§ **Selected extract**:
↓
Technical problems stopped the team's flight from leaving Warsaw until 5am on Thursday morning, forcing them to travel back and forth, from airport to city, to eat, attempt to sleep, perchance to dream.
Nightmares would be more likely after another grim night for the game but, to the undoubted anger of their club managers, they probably did very little sleeping before finally reaching their beds around the time most England supporters were arriving at work and bemoaning their heroes' inadequacies.
They were not alone. Kevin Keegan, while ever-supportive of his players' character, admitted there was a lack of quality on the night. "We are capable of better than we have shown," he added. "Maybe I've not found the right formula yet. We do have quality but we do not have a good left- side balance and still do not have a real creative midfield player."
From that it can be deduced that Keegan thinks, accurately to judge by their performances, that David Beckham and Jamie Redknapp are not up to the role of playmaker. So the conversation turned, inexorably, to Paul Gascoigne, with Keegan extolling the example of Gheorghe Hagi, Gascoigne's Romanian equivalent.
"I saw his comeback for Romania [on television this week] and he was in fantastic condition," Keegan said. "He retired but he wanted some more of it and he'll go to the championship. I look at him and think `well done'."
↑
§ **Problems to work on**:
1. Transcribe the stretch of the match report from "They were not" through "Gascoigne's Romanian equivalent.".
2. According to the match report, why did the team travel back and forth between the airport and the city?

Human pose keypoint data
↓
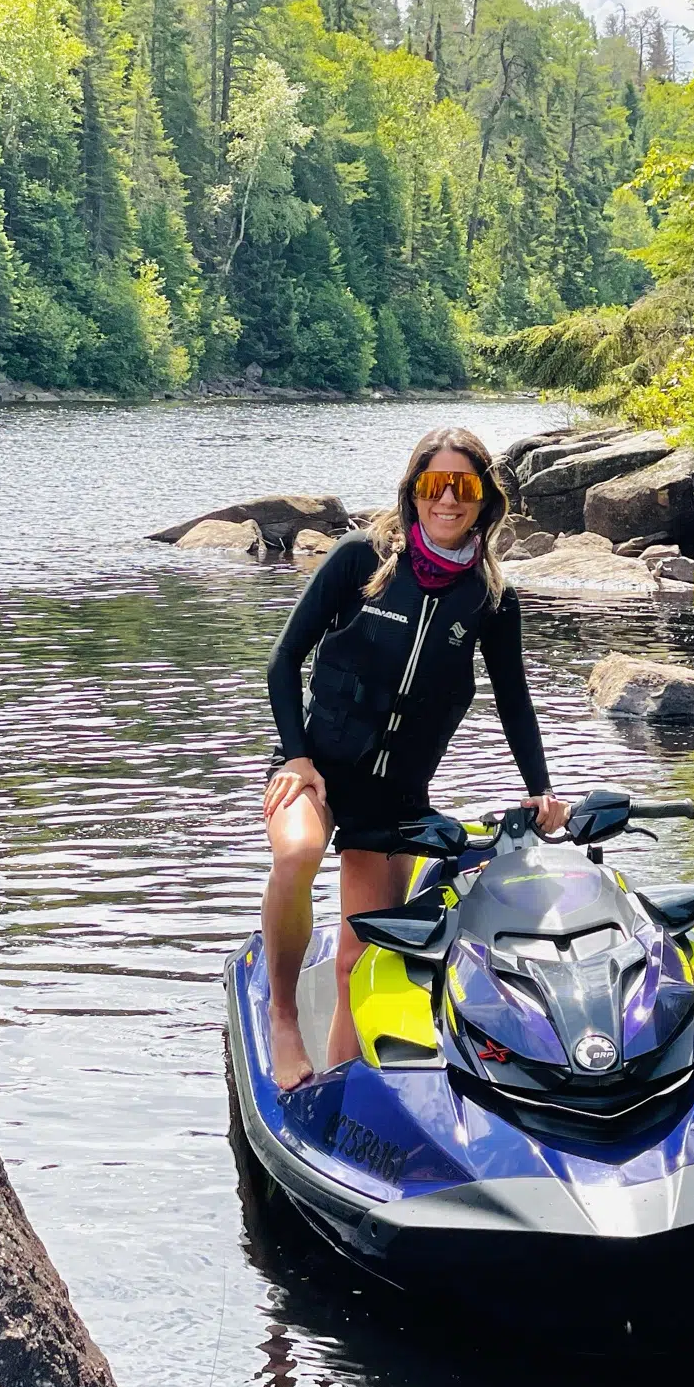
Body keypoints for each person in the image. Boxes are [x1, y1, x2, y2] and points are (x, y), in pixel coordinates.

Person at [261, 425, 568, 1091]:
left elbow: (515, 701)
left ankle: (344, 1087)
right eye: (436, 485)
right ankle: (282, 1017)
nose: (448, 500)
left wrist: (541, 792)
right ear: (414, 492)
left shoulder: (492, 599)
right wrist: (296, 755)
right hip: (317, 767)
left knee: (359, 958)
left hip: (395, 797)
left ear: (485, 499)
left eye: (464, 487)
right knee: (296, 853)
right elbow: (284, 660)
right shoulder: (358, 560)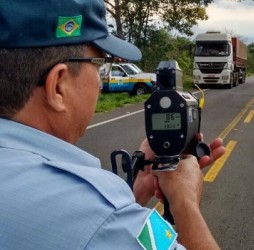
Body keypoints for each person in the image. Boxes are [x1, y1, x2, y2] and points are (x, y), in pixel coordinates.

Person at [0, 1, 226, 249]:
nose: (100, 82)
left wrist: (137, 190)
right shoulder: (100, 217)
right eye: (99, 66)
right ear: (58, 86)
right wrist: (185, 203)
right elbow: (105, 228)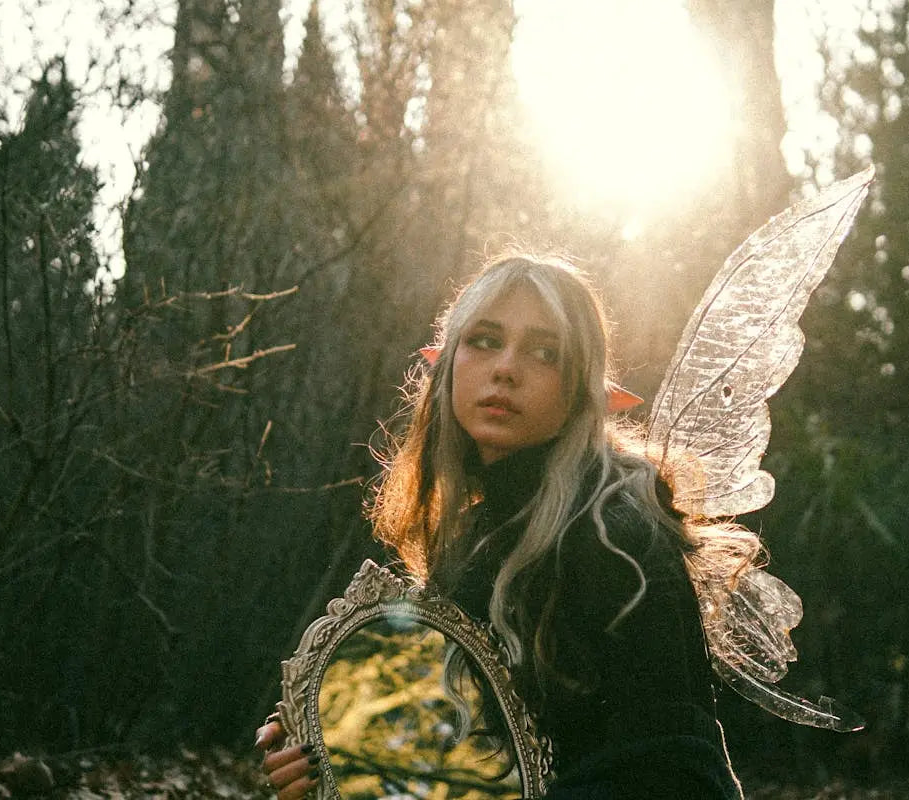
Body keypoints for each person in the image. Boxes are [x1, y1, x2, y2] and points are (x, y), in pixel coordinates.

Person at [256, 253, 761, 798]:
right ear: (447, 364)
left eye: (545, 353)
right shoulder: (476, 538)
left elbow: (676, 770)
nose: (506, 369)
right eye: (485, 340)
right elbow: (453, 761)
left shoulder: (617, 533)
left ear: (579, 392)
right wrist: (335, 756)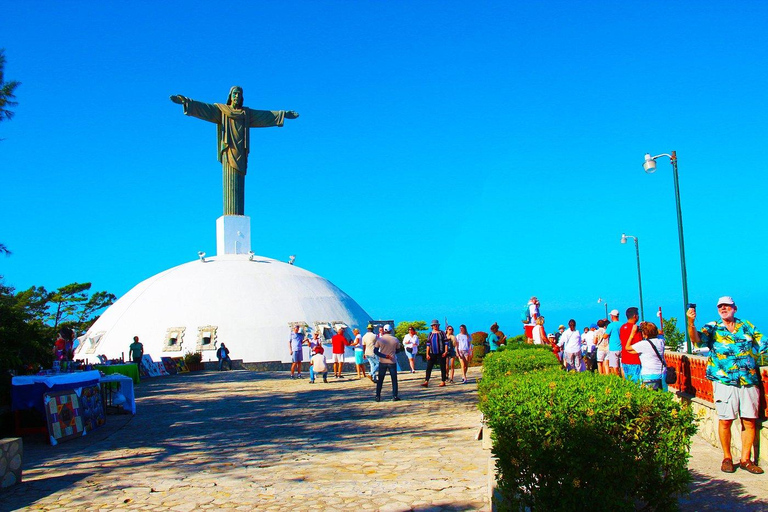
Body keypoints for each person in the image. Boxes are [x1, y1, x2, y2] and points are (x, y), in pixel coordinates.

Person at [170, 87, 299, 216]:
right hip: (228, 151)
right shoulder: (222, 110)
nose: (237, 96)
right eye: (234, 94)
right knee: (230, 182)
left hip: (241, 152)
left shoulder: (246, 114)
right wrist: (187, 102)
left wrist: (283, 114)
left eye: (239, 94)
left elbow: (264, 116)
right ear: (230, 96)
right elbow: (205, 109)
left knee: (239, 183)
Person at [687, 296, 767, 475]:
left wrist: (753, 357)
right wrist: (691, 322)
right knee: (725, 420)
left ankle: (746, 460)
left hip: (748, 380)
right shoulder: (713, 327)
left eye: (727, 306)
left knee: (749, 420)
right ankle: (727, 458)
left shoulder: (746, 326)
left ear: (734, 308)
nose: (724, 309)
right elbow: (697, 340)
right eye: (720, 306)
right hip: (724, 381)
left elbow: (763, 343)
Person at [625, 322, 666, 391]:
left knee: (650, 398)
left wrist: (632, 334)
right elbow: (660, 332)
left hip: (648, 376)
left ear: (644, 334)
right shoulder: (661, 341)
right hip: (662, 375)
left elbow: (627, 348)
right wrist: (648, 324)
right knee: (662, 397)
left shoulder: (643, 344)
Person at [373, 324, 400, 401]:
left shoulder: (380, 339)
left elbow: (375, 351)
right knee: (394, 379)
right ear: (390, 330)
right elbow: (398, 350)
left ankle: (377, 396)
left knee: (380, 379)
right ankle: (394, 395)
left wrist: (384, 356)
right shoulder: (395, 339)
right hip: (392, 361)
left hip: (382, 361)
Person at [422, 319, 448, 387]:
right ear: (432, 326)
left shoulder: (442, 333)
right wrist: (427, 354)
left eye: (436, 325)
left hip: (441, 352)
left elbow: (446, 343)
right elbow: (428, 344)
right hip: (432, 352)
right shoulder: (430, 334)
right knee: (429, 367)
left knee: (442, 367)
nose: (435, 326)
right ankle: (426, 381)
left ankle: (443, 381)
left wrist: (446, 351)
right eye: (434, 325)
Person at [619, 307, 643, 383]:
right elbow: (640, 343)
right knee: (636, 383)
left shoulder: (623, 327)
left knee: (628, 382)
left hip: (625, 358)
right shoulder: (636, 329)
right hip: (635, 359)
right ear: (635, 316)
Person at [604, 309, 623, 376]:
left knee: (615, 367)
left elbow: (605, 336)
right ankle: (624, 380)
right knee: (622, 366)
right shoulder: (622, 324)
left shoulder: (611, 325)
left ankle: (617, 380)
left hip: (613, 348)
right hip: (622, 347)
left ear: (612, 316)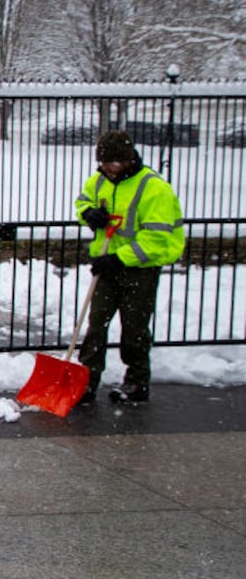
↑
§ **Response list**:
1.
They were not alone. Kevin Keegan, while ever-supportive of his players' character, admitted there was a lack of quality on the night. "We are capable of better than we have shown," he added. "Maybe I've not found the right formula yet. We do have quality but we do not have a good left- side balance and still do not have a real creative midfield player."
From that it can be deduced that Keegan thinks, accurately to judge by their performances, that David Beckham and Jamie Redknapp are not up to the role of playmaker. So the conversation turned, inexorably, to Paul Gascoigne, with Keegan extolling the example of Gheorghe Hagi, Gascoigne's Romanian equivalent.

2. Technical problems kept the team's flight from leaving Warsaw until 5am on Thursday morning. While they waited, they went from the airport to the city and back to eat and to try to sleep.